Let's see what Friedrich Accum, a specialist in the adulteration of food, has to say on the subject:
"If we judge from the preceding lists of prosecutions and convictions furnished by the Solicitor of the Excise, it will be evident that many wholesale brewers, as well as retail dealers, stand very conspicuous among those offenders. But the reader will likewise notice, that there are no convictions, in any instance, against either of the eleven great London porter brewers* for any illegal practice.

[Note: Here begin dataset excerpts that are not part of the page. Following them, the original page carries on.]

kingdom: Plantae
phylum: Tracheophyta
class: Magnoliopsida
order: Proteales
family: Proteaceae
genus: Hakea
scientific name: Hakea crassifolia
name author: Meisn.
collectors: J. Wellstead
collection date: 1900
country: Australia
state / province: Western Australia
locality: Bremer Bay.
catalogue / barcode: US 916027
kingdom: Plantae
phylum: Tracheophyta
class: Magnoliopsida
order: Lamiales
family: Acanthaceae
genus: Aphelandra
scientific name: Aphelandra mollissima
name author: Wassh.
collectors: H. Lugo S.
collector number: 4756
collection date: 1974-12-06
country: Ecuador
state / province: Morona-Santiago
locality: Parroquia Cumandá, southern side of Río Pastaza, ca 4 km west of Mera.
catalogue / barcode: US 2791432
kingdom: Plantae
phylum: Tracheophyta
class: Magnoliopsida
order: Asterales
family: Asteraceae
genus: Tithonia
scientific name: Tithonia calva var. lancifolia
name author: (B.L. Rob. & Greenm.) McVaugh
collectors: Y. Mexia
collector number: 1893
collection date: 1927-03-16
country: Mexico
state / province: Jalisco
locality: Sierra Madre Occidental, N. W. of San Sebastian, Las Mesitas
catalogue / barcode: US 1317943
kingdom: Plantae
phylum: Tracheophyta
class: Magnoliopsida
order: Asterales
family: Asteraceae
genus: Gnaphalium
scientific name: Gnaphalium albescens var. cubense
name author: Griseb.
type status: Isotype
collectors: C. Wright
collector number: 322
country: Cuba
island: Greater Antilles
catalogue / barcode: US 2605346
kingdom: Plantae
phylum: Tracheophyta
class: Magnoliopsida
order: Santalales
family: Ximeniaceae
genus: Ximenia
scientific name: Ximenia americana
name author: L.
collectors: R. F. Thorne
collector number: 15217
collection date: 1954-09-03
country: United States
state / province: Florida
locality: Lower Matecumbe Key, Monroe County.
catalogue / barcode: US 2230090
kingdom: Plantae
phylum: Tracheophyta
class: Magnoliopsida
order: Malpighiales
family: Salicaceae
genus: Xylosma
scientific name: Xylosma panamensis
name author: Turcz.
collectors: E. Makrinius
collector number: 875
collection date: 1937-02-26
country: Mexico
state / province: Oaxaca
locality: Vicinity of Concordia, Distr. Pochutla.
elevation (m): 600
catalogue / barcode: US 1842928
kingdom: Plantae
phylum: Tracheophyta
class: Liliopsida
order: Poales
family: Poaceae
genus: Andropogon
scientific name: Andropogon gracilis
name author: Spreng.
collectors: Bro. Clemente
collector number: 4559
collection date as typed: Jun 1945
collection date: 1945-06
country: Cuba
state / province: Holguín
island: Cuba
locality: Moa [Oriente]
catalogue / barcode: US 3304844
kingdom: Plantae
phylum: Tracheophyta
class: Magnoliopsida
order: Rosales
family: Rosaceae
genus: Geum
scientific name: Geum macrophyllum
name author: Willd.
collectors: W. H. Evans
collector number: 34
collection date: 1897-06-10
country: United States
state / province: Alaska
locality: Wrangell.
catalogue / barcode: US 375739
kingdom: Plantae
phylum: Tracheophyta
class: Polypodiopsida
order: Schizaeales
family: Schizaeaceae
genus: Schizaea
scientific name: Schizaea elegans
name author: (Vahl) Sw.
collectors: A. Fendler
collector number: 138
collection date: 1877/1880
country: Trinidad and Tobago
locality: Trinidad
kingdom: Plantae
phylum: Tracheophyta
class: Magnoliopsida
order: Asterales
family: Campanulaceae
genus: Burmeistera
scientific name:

It has been asserted, that it is more difficulty for the officers of the Excise to detect fraudulent practices in large breweries than in small ones; this may be true to a certain extent: but what eminent London porter brewer would stake his reputation on the chance of so paltry a gain, in which he would inevitably be at the mercy of his own man? The eleven great brewers of this metropolis are persons of such high respectability, that there is no ground for the slightest suspicion that they would attempt any illegal practices, which they were aware could not possibly escape detection in their extensive establishments. And let it be remembered, that none of them have been detected in any unlawful practice in the processes of their manufacture, or in the adulteration of their beer.
* Messrs. Barclay, Perkins and Co. - Truman, Hanbury and Co. - Reid and Co. - Whitbread and Co. - Combe, Delafield and Co. - Henry Meux and Co. - Calvert and Co. - Goodwin and Co. - Taylor and Co. - Cox, and Camble and Co."
"A treatise on adulterations of food" by Friedrich Accum, 1820, pages 205 - 206.
That said, liquorice and capsicum are amongst the illegal items seized from small brewers. So there were commercial brewers using similar recipes to the one cited by Cobbett. Though we should remember that the rules on what was and wasn't allowed in brewing weren't designed to protect the public but to protect tax income. Liquorice and capsicum aren't poisonous. Not so sure about the salt of tartar, or potassium carbonate as it's known today.
Back to that recipe. It's for brewing 5 barrels of Porter from a quarter of malt. That tells you straight off that it can't really be good Porter. You're not going to get more than 80 lbs of extract out of a quarter of "high coloured malt". That gives the beer a gravity of 16 lbs per barrel, or 1044º. And 8 lbs of hops is 1.6 lbs per barrel. Let's check that against some commercial Porters of the period.
|Porter in the 1820's|
|Year||Brewer||Beer||Style||OG||FG||ABV||App. Atten-uation||lbs hops/ qtr||hops lb/brl||barrels per quarter of malt|
|Whitbread, Truman and Barclay Perkins brewing records held at the London Metropolitan Archives|
The beer from the recipe Cobbett quotes was Weaker and more lightly hopped. No, I don't think that recipe will get you good Porter.
The 19th century had some wonderful occupations: beer-doctor and brewers'-druggist, bug-man and rat-killer. "What do you want to be when you grow up, Timmy" "A beer-doctor. Or a bug-man. Can't quite decide between the two, sir."
"The drugs are not unpleasant to the taste" what's he complaining about, then? Oh right, drugged beer slowly kills you. Still, at least you get "a momentary exhilaration". Better than nothing, eh?
Now it's irony time. Cobbett was using dodgy commercial beer as an argument for brewing yourself. But what do you find if you look at recipes for domestic brewing? Liquorice, copperas, grains of paradise and all sorts of extra ingredients. For many the reason for brewing themselves was the fact that you could use whatever you liked. Using ingredients forbidden for commercial brewers was a way of making cheap beer. It gave domestic brewers an advantage over honest commercial ones.